PSO-DNA
Protein Sequence Optimizer – DNA sequence¶
PSO-DNA (DNA sequence) is an API endpoint to optimize
the sequence of a protein for expression in a host organism.
While other available tools use a deterministic approach and always return, and only,
one solution, PSO uses a stochastic approach. This means that PSO can perform a wider
exploration of the solution panorama, instead of being restricted to the same solution
over and over again.
From a single input sequence PSO generates a population of solutions that are recombined,
scored and selected over and over again to obtain a final pool of optimized solutions.
The key for the optimization is the selection of best performing sequences,
that we choose based on the target organism, on the analysis of structures and adapt
to custom needs like forbidden restriction sites.
Once added the input parameters and run the API, the request will be added to our tasks queue, and the system will return a task id to use in the successive phases of the process.
By means of the task id previously generated, you can access the status of the computation while running and the outcomes once completed.
POST Parameters:¶
is_dna : Indicates the type of the target sequence. Please set to true if the target sequence is a
DNA sequence and to false if it's an amino acid sequence. This parameter is necessary to avoid
ambiguities. For example "AAAAAAAAA" could be both a stretch of adenine (thus being a DNA sequence),
and a stretch of alanine (thus being an amino acid sequence).
input_sequence : The sequence to be optimized, either a DNA or an amino acid sequence.
input_organism : The host organism. Currently supported organisms: E. coli, Mammalian cell, S. rimosus, S. coelicolor, S. cerevisiae.
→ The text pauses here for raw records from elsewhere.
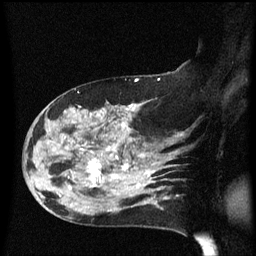
Breast MRI (dynamic contrast-enhanced), one sagittal slice; slice 37 of 60 in the series (ordered by position); dynamic contrast-enhanced series, image 2 of 3 at this slice position (ordered by acquisition); 1.5 T; TE 4.2 ms, TR 8.4 ms; 256 × 256 image matrix, field of view 200 × 200 mm. Patient: female, 47 years.
Outlined on this slice (semi-automatic segmentation, software-assisted and operator-edited):
- analysis volume of interest (the breast-tissue region the enhancement analysis was run in; not a lesion): bounding box <24,97,149,206> (left, top, right, bottom; pixels)
- tumour enhancement mask (voxels above the 70 % enhancement threshold inside the analysis volume of interest): <60,105,149,205>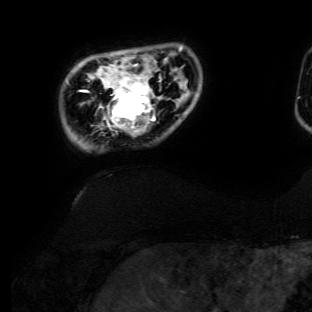
Breast MRI (dynamic contrast-enhanced), one axial slice; slice 16 of 134 in the series (ordered by position); cropped to one breast; dynamic contrast-enhanced series, time point 2 of 6 at this slice position (early post-contrast); 3 T; TE 4.7 ms, TR 8.9 ms; 1.2 mm slice thickness; 312 × 312 image matrix, field of view 256 × 256 mm. Female patient.
Structures marked on this image (semi-automatically segmented with operator editing):
- enhancing-tissue mask used for the functional tumour volume (all voxels passing the contrast-enhancement thresholds inside the analysis volume; usually the tumour): bounding box <99,64,161,136> (left, top, right, bottom; pixels)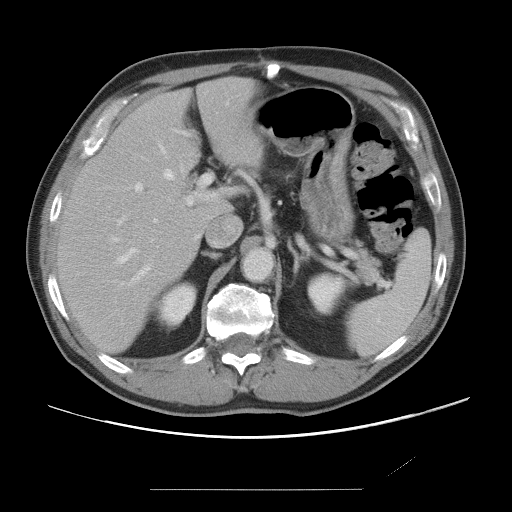
Contrast-enhanced abdominal CT, one axial slice. Slice 46 of 87 in the series (ordered by position). Soft-tissue window (W 400 / L 40 HU). 512 × 512 image matrix. From the clinical record (not read from this slice): patient: male, age 36 years at operation; diagnosis: colorectal cancer liver metastases, imaged before liver resection; multiple liver metastases: yes; largest metastasis: 1.1 cm; chemotherapy before resection: yes.
Structures marked on this image (manually delineated by an expert):
- hepatic veins: bounding box [x1, y1, x2, y2] px = [113, 146, 183, 263]
- liver: [59, 77, 264, 351]
- planned liver remnant (the part of the liver to remain after resection): [59, 78, 264, 351]
- portal vein (with intrahepatic branches): [117, 174, 218, 281]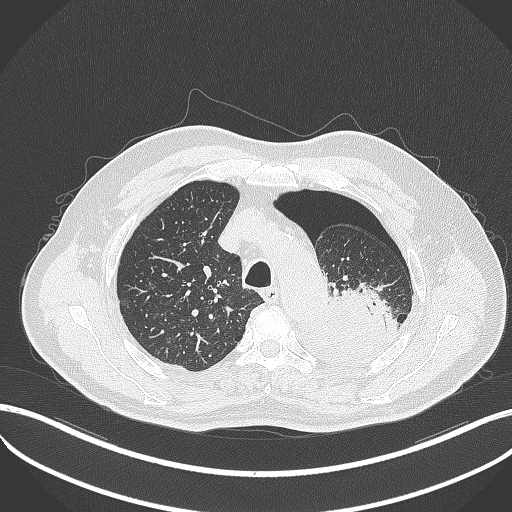
Chest CT, one axial slice; position 391 of 464 along the scan axis; reconstruction kernel B70f; 120 kVp; lung window (W 1500 / L -600 HU); 1 mm slice thickness; 512 × 512 image matrix. Patient: male, 76 years. Case-level facts recorded for this patient, not image findings: clinical TNM (as recorded): T3 N0 M1b.
Outlined on this slice (bounding box drawn by a radiologist):
- lung tumour (recorded histology: adenocarcinoma): bounding box [x1, y1, x2, y2] px = [315, 285, 398, 362]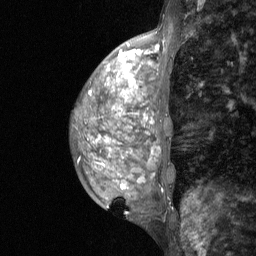
Breast MRI (dynamic contrast-enhanced), one sagittal slice. Position 21 of 64 along the scan axis. Dynamic contrast-enhanced study with each time point stored as its own series, time point 2 of 3 at this slice position (early post-contrast, ordered by acquisition time). 1.5 T. TE 4.8 ms, TR 27 ms. 256 × 256 image matrix, field of view 200 × 200 mm. Female patient, age 36 years. Case-level facts recorded for this patient, not image findings: setting: breast cancer imaged before/during neoadjuvant chemotherapy; receptor status: HR-positive, HER2-negative.
Structures marked on this image (semi-automatically segmented with operator editing):
- analysis volume of interest (the breast-tissue region the enhancement analysis was run in; not a lesion): bounding box (x1, y1, x2, y2) in pixels: (73, 63, 174, 209)
- tumour enhancement mask (voxels above the 90 % enhancement threshold inside the analysis volume of interest): (121, 64, 131, 188)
upstream_sequence : The DNA sequence upstream the target one, ideally 50bp.
This sequence won't be optimized or edited, but it will be used to minimize any possible secondary structure between the CDS and the 5'-UTR.
This parameter is valid only if the target sequence is DNA.
downstream_sequence : The DNA sequence downstream the target one, ideally 50bp.
This sequence won't be optimized or edited, but it will be used to minimize any possible secondary structure between the CDS and the 3'-UTR.
This parameter is valid only if the target sequence is DNA.
restriction_sites_to_avoid : A list of restriction enzymes to avoid. Please list the name of the enzymes to forbid.
This parameter supports the commercially available enzymes from the REBASE database
(listed in the commdata file).
forbidden_strings : A list of custom DNA sequences to avoid. You can use this parameter also to add custom restriction sites.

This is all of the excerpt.